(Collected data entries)
§ §
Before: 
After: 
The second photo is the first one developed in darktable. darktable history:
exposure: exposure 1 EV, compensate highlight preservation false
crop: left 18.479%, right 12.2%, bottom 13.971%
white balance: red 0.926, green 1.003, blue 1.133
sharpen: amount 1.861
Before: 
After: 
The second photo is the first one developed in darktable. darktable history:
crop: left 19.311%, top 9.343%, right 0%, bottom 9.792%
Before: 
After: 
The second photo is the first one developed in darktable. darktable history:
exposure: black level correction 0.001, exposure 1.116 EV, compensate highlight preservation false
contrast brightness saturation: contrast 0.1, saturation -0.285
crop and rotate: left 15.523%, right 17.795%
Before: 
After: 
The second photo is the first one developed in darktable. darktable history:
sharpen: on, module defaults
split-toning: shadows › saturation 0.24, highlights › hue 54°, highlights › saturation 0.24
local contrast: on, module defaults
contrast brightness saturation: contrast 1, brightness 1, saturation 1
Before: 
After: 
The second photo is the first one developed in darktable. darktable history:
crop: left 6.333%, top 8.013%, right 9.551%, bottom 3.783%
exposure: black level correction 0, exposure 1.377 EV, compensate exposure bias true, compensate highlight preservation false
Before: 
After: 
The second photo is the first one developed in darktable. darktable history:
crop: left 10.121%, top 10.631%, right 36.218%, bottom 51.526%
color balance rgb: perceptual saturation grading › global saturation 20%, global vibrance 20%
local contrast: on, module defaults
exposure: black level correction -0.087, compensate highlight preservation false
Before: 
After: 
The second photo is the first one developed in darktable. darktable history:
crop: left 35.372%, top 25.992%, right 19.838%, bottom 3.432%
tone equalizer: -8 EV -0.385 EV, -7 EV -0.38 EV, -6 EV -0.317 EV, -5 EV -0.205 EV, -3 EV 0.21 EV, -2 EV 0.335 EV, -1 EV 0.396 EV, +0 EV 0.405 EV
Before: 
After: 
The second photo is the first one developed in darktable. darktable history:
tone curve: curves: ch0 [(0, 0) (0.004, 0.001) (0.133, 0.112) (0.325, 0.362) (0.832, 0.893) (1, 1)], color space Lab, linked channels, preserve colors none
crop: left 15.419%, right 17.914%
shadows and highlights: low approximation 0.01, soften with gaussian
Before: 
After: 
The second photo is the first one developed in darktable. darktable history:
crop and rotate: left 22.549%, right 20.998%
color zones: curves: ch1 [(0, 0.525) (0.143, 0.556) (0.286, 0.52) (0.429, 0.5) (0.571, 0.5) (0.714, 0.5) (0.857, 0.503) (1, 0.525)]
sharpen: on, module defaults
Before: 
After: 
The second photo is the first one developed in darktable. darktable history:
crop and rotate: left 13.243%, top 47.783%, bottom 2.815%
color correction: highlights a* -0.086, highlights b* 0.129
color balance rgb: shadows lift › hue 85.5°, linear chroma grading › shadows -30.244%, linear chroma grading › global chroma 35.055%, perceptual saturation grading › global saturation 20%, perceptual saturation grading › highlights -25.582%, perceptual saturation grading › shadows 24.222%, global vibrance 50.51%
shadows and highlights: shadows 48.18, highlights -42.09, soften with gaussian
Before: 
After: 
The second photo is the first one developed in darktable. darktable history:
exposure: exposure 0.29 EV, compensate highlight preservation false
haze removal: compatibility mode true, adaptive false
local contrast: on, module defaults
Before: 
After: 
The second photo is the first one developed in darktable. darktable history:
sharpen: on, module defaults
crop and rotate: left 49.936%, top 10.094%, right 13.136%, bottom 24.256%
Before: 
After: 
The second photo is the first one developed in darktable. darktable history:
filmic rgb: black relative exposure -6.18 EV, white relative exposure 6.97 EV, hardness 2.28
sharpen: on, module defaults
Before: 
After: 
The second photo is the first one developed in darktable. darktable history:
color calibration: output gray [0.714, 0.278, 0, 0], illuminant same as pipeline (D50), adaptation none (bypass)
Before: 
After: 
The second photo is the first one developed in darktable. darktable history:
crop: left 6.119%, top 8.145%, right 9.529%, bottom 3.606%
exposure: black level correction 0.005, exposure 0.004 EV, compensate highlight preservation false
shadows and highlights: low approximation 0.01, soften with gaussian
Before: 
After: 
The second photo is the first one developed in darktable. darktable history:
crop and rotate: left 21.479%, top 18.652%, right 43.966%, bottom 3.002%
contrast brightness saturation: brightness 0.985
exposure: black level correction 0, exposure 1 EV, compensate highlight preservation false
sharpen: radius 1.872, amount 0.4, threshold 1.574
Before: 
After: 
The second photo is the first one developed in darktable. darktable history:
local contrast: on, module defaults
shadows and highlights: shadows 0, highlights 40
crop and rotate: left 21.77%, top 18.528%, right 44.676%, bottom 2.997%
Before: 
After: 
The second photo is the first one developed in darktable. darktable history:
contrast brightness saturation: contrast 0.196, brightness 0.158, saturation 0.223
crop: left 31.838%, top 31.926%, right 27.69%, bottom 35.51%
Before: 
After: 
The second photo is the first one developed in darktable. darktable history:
§ §
Please copy out every line of the entries above, character for character.

** RESULT FOR THIS EXERCISE **
Before: 
After: 
The second photo is the first one developed in darktable. darktable history:
exposure: exposure 1 EV, compensate highlight preservation false
crop: left 18.479%, right 12.2%, bottom 13.971%
white balance: red 0.926, green 1.003, blue 1.133
sharpen: amount 1.861
Before: 
After: 
The second photo is the first one developed in darktable. darktable history:
crop: left 19.311%, top 9.343%, right 0%, bottom 9.792%
Before: 
After: 
The second photo is the first one developed in darktable. darktable history:
exposure: black level correction 0.001, exposure 1.116 EV, compensate highlight preservation false
contrast brightness saturation: contrast 0.1, saturation -0.285
crop and rotate: left 15.523%, right 17.795%
Before: 
After: 
The second photo is the first one developed in darktable. darktable history:
sharpen: on, module defaults
split-toning: shadows › saturation 0.24, highlights › hue 54°, highlights › saturation 0.24
local contrast: on, module defaults
contrast brightness saturation: contrast 1, brightness 1, saturation 1
Before: 
After: 
The second photo is the first one developed in darktable. darktable history:
crop: left 6.333%, top 8.013%, right 9.551%, bottom 3.783%
exposure: black level correction 0, exposure 1.377 EV, compensate exposure bias true, compensate highlight preservation false
Before: 
After: 
The second photo is the first one developed in darktable. darktable history:
crop: left 10.121%, top 10.631%, right 36.218%, bottom 51.526%
color balance rgb: perceptual saturation grading › global saturation 20%, global vibrance 20%
local contrast: on, module defaults
exposure: black level correction -0.087, compensate highlight preservation false
Before: 
After: 
The second photo is the first one developed in darktable. darktable history:
crop: left 35.372%, top 25.992%, right 19.838%, bottom 3.432%
tone equalizer: -8 EV -0.385 EV, -7 EV -0.38 EV, -6 EV -0.317 EV, -5 EV -0.205 EV, -3 EV 0.21 EV, -2 EV 0.335 EV, -1 EV 0.396 EV, +0 EV 0.405 EV
Before: 
After: 
The second photo is the first one developed in darktable. darktable history:
tone curve: curves: ch0 [(0, 0) (0.004, 0.001) (0.133, 0.112) (0.325, 0.362) (0.832, 0.893) (1, 1)], color space Lab, linked channels, preserve colors none
crop: left 15.419%, right 17.914%
shadows and highlights: low approximation 0.01, soften with gaussian
Before: 
After: 
The second photo is the first one developed in darktable. darktable history:
crop and rotate: left 22.549%, right 20.998%
color zones: curves: ch1 [(0, 0.525) (0.143, 0.556) (0.286, 0.52) (0.429, 0.5) (0.571, 0.5) (0.714, 0.5) (0.857, 0.503) (1, 0.525)]
sharpen: on, module defaults
Before: 
After: 
The second photo is the first one developed in darktable. darktable history:
crop and rotate: left 13.243%, top 47.783%, bottom 2.815%
color correction: highlights a* -0.086, highlights b* 0.129
color balance rgb: shadows lift › hue 85.5°, linear chroma grading › shadows -30.244%, linear chroma grading › global chroma 35.055%, perceptual saturation grading › global saturation 20%, perceptual saturation grading › highlights -25.582%, perceptual saturation grading › shadows 24.222%, global vibrance 50.51%
shadows and highlights: shadows 48.18, highlights -42.09, soften with gaussian
Before: 
After: 
The second photo is the first one developed in darktable. darktable history:
exposure: exposure 0.29 EV, compensate highlight preservation false
haze removal: compatibility mode true, adaptive false
local contrast: on, module defaults
Before: 
After: 
The second photo is the first one developed in darktable. darktable history:
sharpen: on, module defaults
crop and rotate: left 49.936%, top 10.094%, right 13.136%, bottom 24.256%
Before: 
After: 
The second photo is the first one developed in darktable. darktable history:
filmic rgb: black relative exposure -6.18 EV, white relative exposure 6.97 EV, hardness 2.28
sharpen: on, module defaults
Before: 
After: 
The second photo is the first one developed in darktable. darktable history:
color calibration: output gray [0.714, 0.278, 0, 0], illuminant same as pipeline (D50), adaptation none (bypass)
Before: 
After: 
The second photo is the first one developed in darktable. darktable history:
crop: left 6.119%, top 8.145%, right 9.529%, bottom 3.606%
exposure: black level correction 0.005, exposure 0.004 EV, compensate highlight preservation false
shadows and highlights: low approximation 0.01, soften with gaussian
Before: 
After: 
The second photo is the first one developed in darktable. darktable history:
crop and rotate: left 21.479%, top 18.652%, right 43.966%, bottom 3.002%
contrast brightness saturation: brightness 0.985
exposure: black level correction 0, exposure 1 EV, compensate highlight preservation false
sharpen: radius 1.872, amount 0.4, threshold 1.574
Before: 
After: 
The second photo is the first one developed in darktable. darktable history:
local contrast: on, module defaults
shadows and highlights: shadows 0, highlights 40
crop and rotate: left 21.77%, top 18.528%, right 44.676%, bottom 2.997%
Before: 
After: 
The second photo is the first one developed in darktable. darktable history:
contrast brightness saturation: contrast 0.196, brightness 0.158, saturation 0.223
crop: left 31.838%, top 31.926%, right 27.69%, bottom 35.51%
Before: 
After: 
The second photo is the first one developed in darktable. darktable history:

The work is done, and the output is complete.